Being in South Africa and not getting to watch the World Cup is on par with being at a 10 course seafood beach barbeque with your jaw wired shut. It was a cruel retribution for our gluttony.
Also, as mentioned, internet isn’t ubiquitous on the African continent. Not only could we not watch the game, we couldn’t even figure out what was going on, which, in our on-demand world, is insult upon injury. There was a time on this trip when I felt liberated by not having my handheld 3G technology glued to me. On this day, I felt imprisoned by the crap $5 phone I had that only makes calls (when it feels like it) and sends texts.
Rather than making the hour-long drive back to Cape Town and missing the whole Ghana v. Australia game, we stayed. After watching a half of lopsided rugby (which is a whole half more than I’ve ever watched previously) the channel was finally changed, but only begrudgingly. We had to threaten to take our business on the road when the restaurant manager requested that the rugby remain on until after the post match interviews and analysis. Australia and Ghana had already scored the only two goals and a majority of the excitement the game had to offer.
For one day, Langebaan stole my World Cup. Thankfully, I had enough garlic mussels to make them regret ever having me there.
At the time I considered it the greatest crime against not just U.S. soccer, but American sports as a whole. There was USA vs. USSR in Olympic basketball in 1972 and we had referee Koman Coubilaly’s phantom foul against the U.S. in the second group game against Slovenia.
An English friend argued that Frank Lampard’s goal that wasn’t given against Germany was robbery of a higher order, but I disagree on these grounds: in that case, the referees simply missed seeing the ball crossing the line. Okay, it should have been obvious, but missing an event at game speed is an error that’s part and parcel of the sport.

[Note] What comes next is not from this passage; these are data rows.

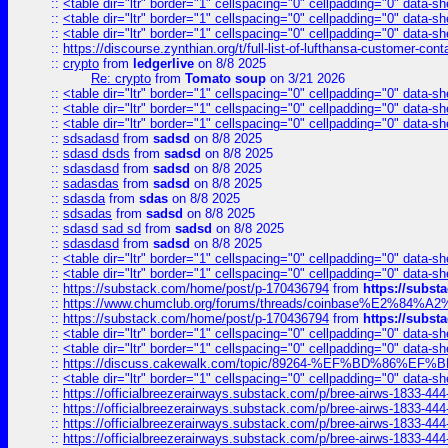
::
<table dir="ltr" border="1" cellspacing="0" cellpadding="0" data-sh
::
<table dir="ltr" border="1" cellspacing="0" cellpadding="0" data-sh
::
<table dir="ltr" border="1" cellspacing="0" cellpadding="0" data-sh
::
https://discourse.zynthian.org/t/full-list-of-lufthansa-customer-co
::
crypto
from
ledgerlive
on 8/8 2025
Re: crypto
from
Tomato soup
on 3/21 2026
::
<table dir="ltr" border="1" cellspacing="0" cellpadding="0" data-sh
::
<table dir="ltr" border="1" cellspacing="0" cellpadding="0" data-sh
::
<table dir="ltr" border="1" cellspacing="0" cellpadding="0" data-sh
::
sdsadasd
from
sadsd
on 8/8 2025
::
sdasd dsds
from
sadsd
on 8/8 2025
::
sdasdasd
from
sadsd
on 8/8 2025
::
sadasdas
from
sadsd
on 8/8 2025
::
sdasda
from
sdas
on 8/8 2025
::
sdsadas
from
sadsd
on 8/8 2025
::
sdasd sad sd
from
sadsd
on 8/8 2025
::
sdasdasd
from
sadsd
on 8/8 2025
::
<table dir="ltr" border="1" cellspacing="0" cellpadding="0" data-sh
::
<table dir="ltr" border="1" cellspacing="0" cellpadding="0" data-sh
::
https://substack.com/home/post/p-170436794
from
https://subs
::
https://www.chumclub.org/forums/threads/coinbase%E2%84%
::
https://substack.com/home/post/p-170436794
from
https://subs
::
<table dir="ltr" border="1" cellspacing="0" cellpadding="0" data-sh
::
<table dir="ltr" border="1" cellspacing="0" cellpadding="0" data-sh
::
https://discuss.cakewalk.com/topic/89264-%EF%BD%8
::
<table dir="ltr" border="1" cellspacing="0" cellpadding="0" data-sh
::
https://officialbreezerairways.substack.com/p/bree-airws-1833-444
::
https://officialbreezerairways.substack.com/p/bree-airws-1833-444
::
https://officialbreezerairways.substack.com/p/bree-airws-1833-444
::
https://officialbreezerairways.substack.com/p/bree-airws-1833-444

What isn’t part of soccer is fabricating an event where there quite simply isn’t one.
At the time, it felt like someone had stolen something irreplaceable from us. It wasn’t just a goal; it was the culmination of an epic World Cup comeback and an invaluable moment in U.S. soccer history. But in hindsight, Mr. Coubilaly’s call wasn’t theft. It was, in fact, a gift. Think about it: had he not blown his whistle, the U.S. more than likely would have won the game and been on 4 points meaning that any points against Algeria would have guaranteed them passage to the round of 16. The U.S. would have been satisfied with 0-0. Tim Howard would have fallen on the ball and wasted time after saving that Algerian header rather than releasing Landon Donovan. Had Donovan gotten the ball, he would have held it or perhaps dumped it in the corner flag. The ref would have blown the whistle and bars across America would be satisfied. Instead, because of Mr. Coubilaly’s phantom foul, we have what’s next:
Party in the USA!!!!
© Getty Images
There is absolutely nothing I can say that will adequately describe the jubilation of the 100 or so Americans that laid siege to the Purple Turtle bar in Cape Town other than that we collectively and repeatedly danced to Miley Cyrus’ “Party in the USA” without reservation or regard for dignity. By the third time they played it, I was singing along while one of my good friends, a guy I’ve granted the moniker “Big, White and Manly,” sobbed openly. That was how big the goal was. That was how happy we were.
The World Cup finals
Well, this is my last post in this space so I might as well brag: I was there. What a way to end the month. From match 2 on June 11 to match 64 on July 11. It’s been a summer to remember. I hope you found your own memories along the way; it couldn’t have been too hard.